*Exercise details*.
Your answer must be the full listing, reproduced exactly, minus any pictures.

= = = =

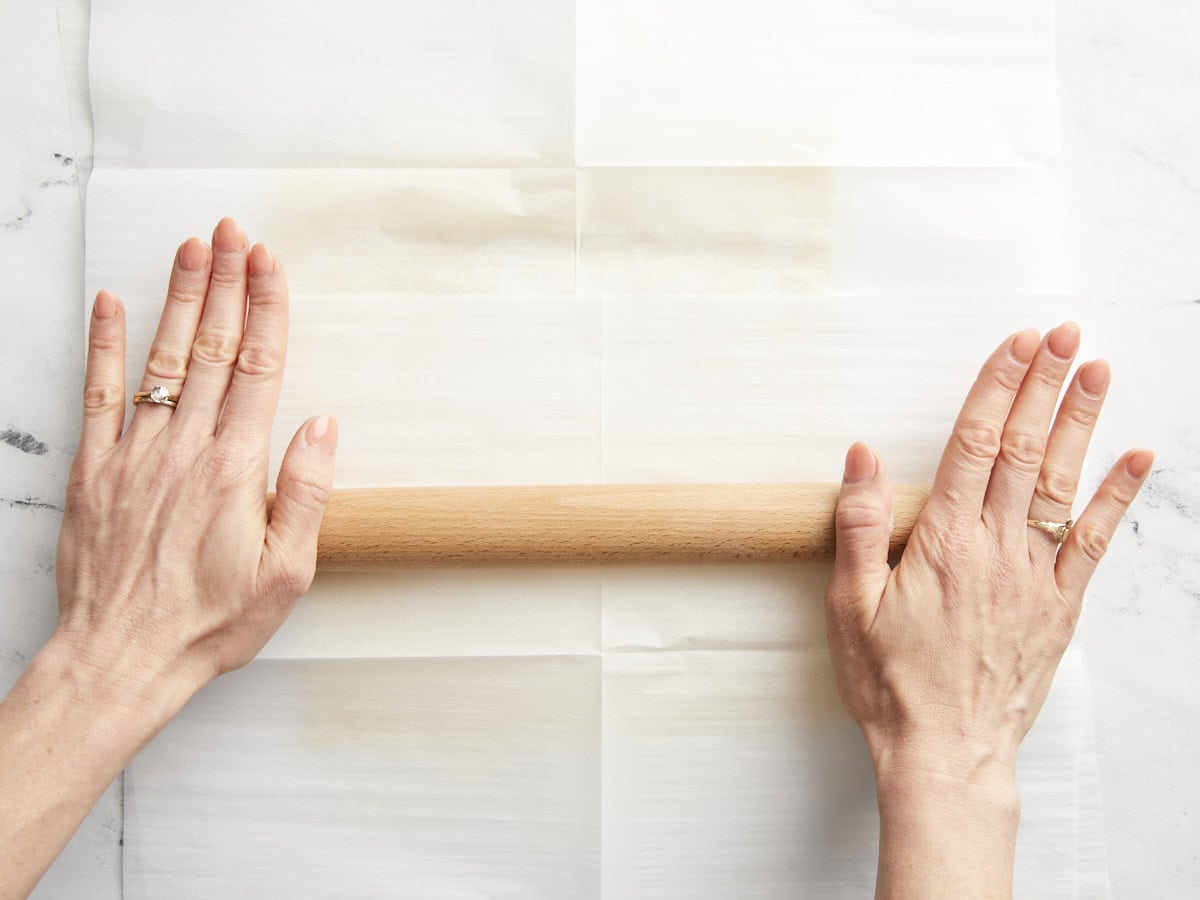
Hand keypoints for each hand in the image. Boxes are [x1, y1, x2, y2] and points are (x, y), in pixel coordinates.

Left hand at [55, 216, 336, 714]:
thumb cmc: (210, 621)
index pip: (257, 368)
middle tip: (231, 232)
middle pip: (210, 348)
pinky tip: (110, 303)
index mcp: (235, 468)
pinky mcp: (94, 470)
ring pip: (160, 358)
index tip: (269, 261)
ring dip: (178, 299)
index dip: (266, 308)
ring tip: (189, 249)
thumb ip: (305, 492)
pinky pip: (98, 394)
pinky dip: (103, 344)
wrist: (121, 657)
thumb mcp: (286, 571)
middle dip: (225, 283)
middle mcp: (184, 448)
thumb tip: (321, 424)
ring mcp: (134, 453)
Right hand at [825, 324, 1151, 897]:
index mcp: (943, 543)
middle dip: (1042, 384)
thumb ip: (859, 526)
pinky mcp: (1059, 605)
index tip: (1014, 344)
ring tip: (1095, 370)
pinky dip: (1118, 495)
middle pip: (1023, 450)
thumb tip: (864, 456)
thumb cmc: (891, 683)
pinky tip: (1135, 456)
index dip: (996, 388)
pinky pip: (1095, 541)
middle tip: (1062, 333)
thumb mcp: (850, 606)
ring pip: (1061, 483)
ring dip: (1079, 422)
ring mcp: (1035, 576)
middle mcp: (996, 549)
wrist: (946, 752)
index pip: (974, 445)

= = = =

*Your solution*.
Hand keypoints for each hand in the image. Boxes are [x1, y1, x2, y2] and points are (x, y), in pixel coordinates.

Left hand at [55, 216, 336, 714]:
thumb cmc: (210, 621)
index pip: (257, 368)
middle tip: (231, 232)
middle pip: (210, 348)
pinky tip: (110, 303)
index mcp: (235, 468)
pinky mcp: (94, 470)
ring pip: (160, 358)
index tip: (269, 261)
ring dip: (178, 299)
index dip: (266, 308)
ring tip: (189, 249)
thumb ip: (305, 492)
pinky pip: (98, 394)
pinky dip: (103, 344)
wrist: (121, 657)
thumb mcp: (286, 571)
middle dip: (225, 283)
middle mcp: (184, 448)
thumb tip: (321, 424)
ring mcp: (134, 453)
Right hand at [825, 324, 1151, 897]:
index mcp: (943, 543)
middle dip: (1042, 384)
thumb ip: (859, 526)
pinky mcp: (1059, 605)
index tip: (1014, 344)
ring tip: (1095, 370)
pinky dip: (1118, 495)
middle pip: (1023, 450)
thumb tip: (864, 456)
thumb cmc: (891, 683)
pinky tip: (1135, 456)
index dip: (996, 388)
pinky pip: (1095, 541)
middle tip: (1062, 333)
thumb mcp: (850, 606)
ring pip: (1061, 483)
ring dip: (1079, 422)
ring mcp: (1035, 576)
middle mcp: (996, 549)
wrist: (946, 752)
index pip: (974, 445)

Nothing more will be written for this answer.